Un mot de l'auteur :
D'abord, bien sûr, j'ai abordé la rive Ravel par sa musique.
Parallèlement, ne connaissant pas du tout l'homme, j'ai plongé dans plusieurs biographies, récits et critiques... En ai remonté des sacs d'anecdotes, des traits de caractères, des manies... certaines me touchaient, certaines surtout faisaient étrangement échos en moi... Ainsi ses insomnies m'inspirèrent très vite cette «île d'Insomnie» où le temps et la vieille horloge radotent, radotent...
Ainsi ses coquetteries, le Maurice Ravel tiré à quatre épingles, dandy, cambré, chaussé de souliers vernis crissant et gloussant comme des rires de petites filles.
Ainsi sa passion, venue de son père ingénieur, pour les automates, elle m'a fait remonter de mon enfance mon propre «petit singe tambour»à clef, qui devient le Gibraltar de l'histoire...
L'amour pour sa mère, basque espagnole. Sa mort laissant Ravel inconsolable. Ainsi devient-elle Celle qu'il guette, Celle qu'il attend, Celle qu'il entend, peut-être, de la plage : la Grande Vague Verte à l'accent rocailleux qui roule les «r» comme sa mère... Celle qu'il veut rejoindre.
... Je notai son addiction à la cigarette... Ainsi, son piano devient-il, dans MONSIEUR RAVEL, un piano à vapeur...
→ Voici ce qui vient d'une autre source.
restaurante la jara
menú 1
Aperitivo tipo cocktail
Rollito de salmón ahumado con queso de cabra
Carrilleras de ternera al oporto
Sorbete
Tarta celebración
Ensuite, il m'a fallu ordonner toutes ces malles d'images, d'expressions, de métaphores...Alors, comme au cinéma, il m'a fallu les monter, patiemment, avec ses musiques choisies... Oscillant entre belles et mélancoliques envolées de «Pavane pour une infante défunte» et les impertinences et humour de «L'Enfant et les Sortilèges»
Puis, quand tout a été prêt, texte, illustrations, le grand bonheur, pour moi, de raconter, avec ma voix, ce «rêve sur l'île d'Insomnie»...
Frédéric Clément
Extrait :
Monsieur Ravel s'ennuie la nuit sur l'île d'Insomnie.
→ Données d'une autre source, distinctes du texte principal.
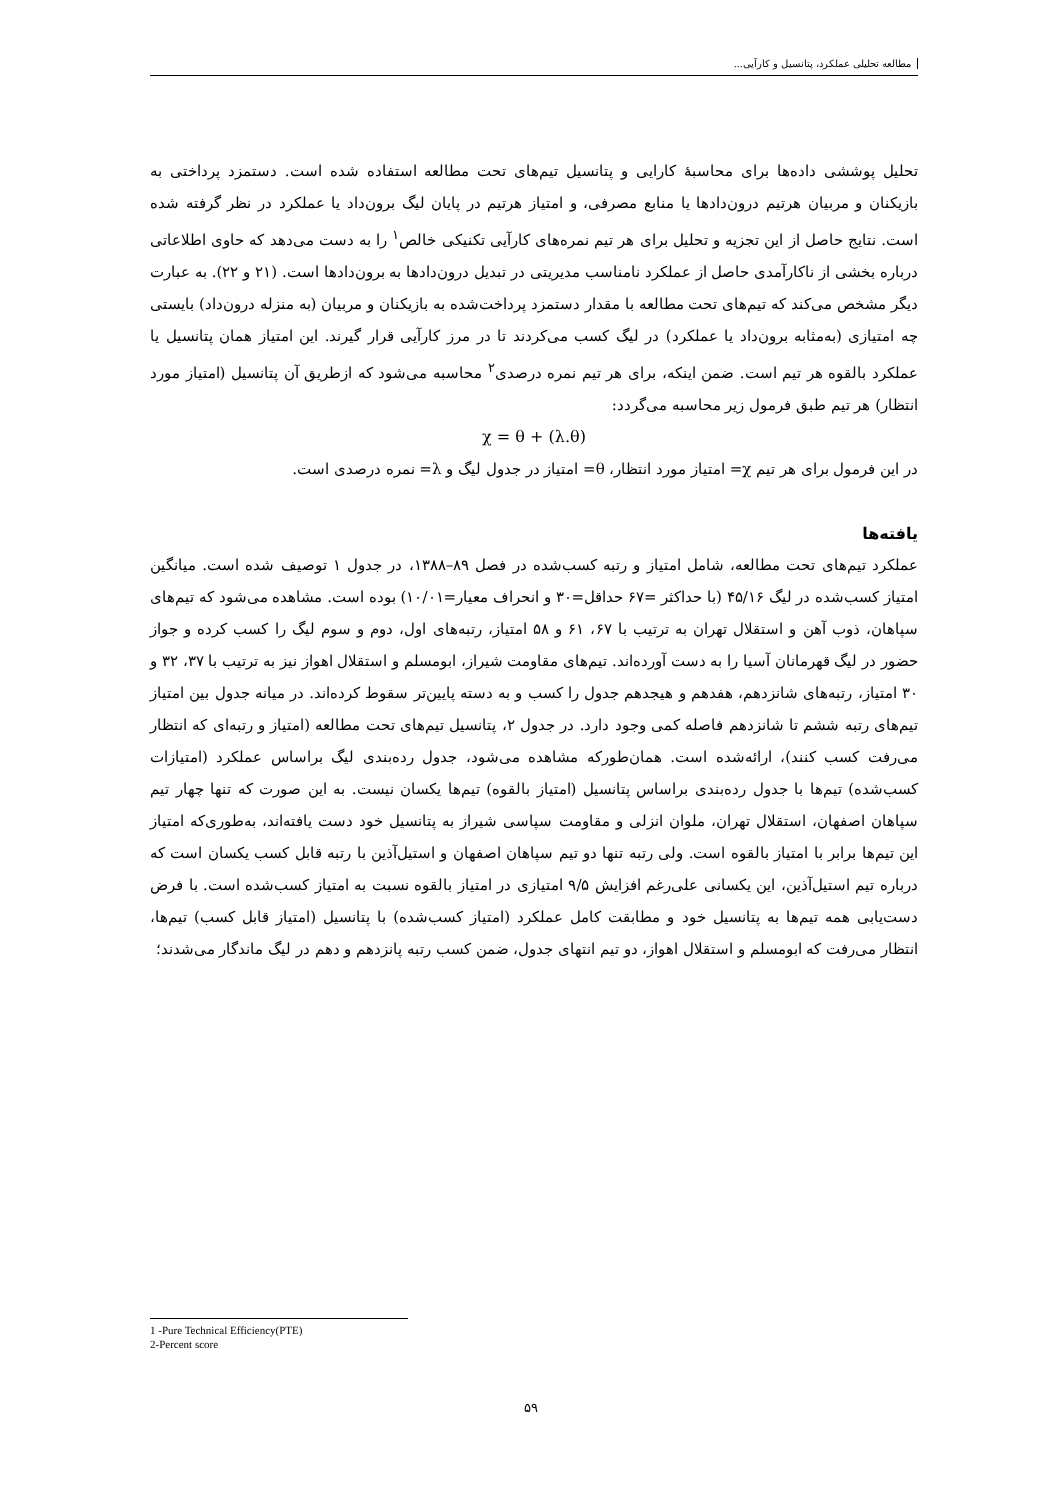مطالعه تحلیلی عملکرد، پتانسیل و کارآیی...
تحلیل پوششی داده‌ها برای محاسبهٔ کارایی و پتانسیل تیم‌های تحت مطالعه استفاده شده است. دستمزد پرداختی به بازیکنان و مربیان هرتیم درون‌دادها یا منابع مصرفی، و امتیاز هرتیم در پایان لیگ برون‌داد یا عملکرد در نظر گرفته شده است. نتایج حاصل از این تجزیه و تحلیل برای هر تیم نمره‌های کارآیی تکنیکی خالص<sup>۱</sup> را به دست می‌دهد که حاوی اطلاعاتی درباره بخشی از ناکارآمدی حاصل از عملکرد نامناسب مدیریتی در تبدیل درون‌دادها به برون‌دادها است. (۲۱ و ۲۲). به عبارت دیگر مشخص می‌کند که تیم‌های تحت مطالعه با مقدار دستمزد پرداخت‌شده به بازیکنان و مربیان (به منزله درون‌داد) بایستی چه امتیازی (به‌مثابه برون‌داد یا عملکرد) در لیگ کسب می‌کردند تا در مرز کارآیی قرار گیرند. این امتیاز همان پتانسیل یا عملکرد بالقوه هر تیم است. ضمن اینکه، برای هر تیم نمره درصدی<sup>۲</sup> محاسبه می‌شود که ازطریق آن پتانسیل (امتیاز مورد انتظار) هر تیم طبق فرمول زیر محاسبه می‌گردد:
χ = θ + (λ.θ)
در این فرمول برای هر تیم χ= امتیاز مورد انتظار، θ= امتیاز در جدول لیگ و λ= نمره درصدی است.
یافته‌ها
عملکرد تیم‌های تحت مطالعه، شامل امتیاز و رتبه کسب‌شده در فصل ۸۹–۱۳۸۸، در جدول ۱ توصیف شده است. میانگین امتیاز کسب‌شده در لیگ ۴۵/۱۶ (با حداکثر =۶۷ حداقل=۳۰ و انحراف معیار=۱۰/۰۱) بوده است. مشاهده می‌شود که تیم‌های سپاهان، ذوب آهن و استقلال تهران به ترتیب با ۶۷، ۶۱ و ۵۸ امتیاز، رتبه‌های اول، دوم و سوم لیگ را کسب کرده و جواز حضور در لیگ قهرمانان آسیا را به دست آورده‌اند. تیم‌های مقاومت شیراز، ابومسلم و استقلال اهواز نیز به ترتیب با ۳۷، ۳۲ و ۳۰ امتیاز، رتبه‌های شانزدهم، هفدهم و هیجدهم جدول را کسب و به دسته پایین‌تر سقوط کرده‌اند. در میانه جدول بین امتیاز تیم‌های رتبه ششم تا شانزدهم فاصله کمی وجود دارد. در جدول ۲، پتانسیل تیم‌های تحت مطالعه (امتیاز و رتبه‌ای که انتظار می‌رفت کسب کنند)، ارائه‌شده است. همان‌طورکه مشاهده می‌شود، جدول رده‌بندی لیگ براساس عملکرد (امتیازات کسب‌شده) تیم‌ها با جدول رده‌بندی براساس پتانسیل (امتیاز بالقوه) تیم‌ها یکسان نیست. به این صورت که تنها چهار تیم سپاهان اصفهان، استقلال تهران، ملوان انزلی و مقاومت سپاسی شیراز به پتانسیل خود دست یافته‌اند، به‌طوری‌که امتیاز این تیم‌ها برابر با امتیاز بالقوه است. ولی رتبه تنها دو تیم سپاهان اصفهان و استیل‌آذین با رتبه قابل کسب یکسان است که درباره تیم استیل‌آذین، این یکسانی علی‌رغم افزایش ۹/۵ امتیازی در امتیاز بالقوه نسبت به امتیاز کسب‌شده است. با فرض دست‌یابی همه تیم‌ها به پتانسیل خود و مطابقت کامل عملکرد (امتیاز کسب‌شده) با پتانسیل (امتیاز قابل کسب) تیم‌ها، انتظار می‌رفت که ابومسلم و استقلال اهواز، دو تیم انتهای جدول، ضمن کسب رتبه پانزدهم و دهم در لیگ ماندگار می‌شدند؛
1 -Pure Technical Efficiency(PTE)
2-Percent score
۵۹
SANS DOUTE UN GRAIN DE SABLE
OU UN GRAIN DE PAVOT,
UNE GRAINE DE PAVANE
OU UNE ÉPINE DE ROSE
s'est niché entre les dents de la vieille horloge. Et quand un grain de sable, un grain de pavot, une graine de pavane ou une épine de rose se fiche entre les dents d'une horloge, le temps s'arrête, net.
Irrémédiablement.
Et l'horloge radote, radote, radote.
La grande aiguille fait des efforts désespérés pour passer le chiffre douze. Tricote, tricote, tricote. Et pendant ce temps-là, la vieille horloge égrène ses quatre cents coups.
SEMPITERNELLEMENT.
Trois heures. Voilà des temps et des temps qu'il est... trois heures.
Il a bien essayé de mettre à l'eau son lit-bateau ; une fois, deux fois, dix fois de prendre le large. Mais dix fois le lit-bateau, ballotté, s'est échoué sur la plage. Il a bien essayé de mettre un moteur mécanique à la poupe de son lit-bateau. Mais Monsieur Ravel, étourdi, a perdu la clef dans un creux d'oreiller ou dans un trou de mémoire.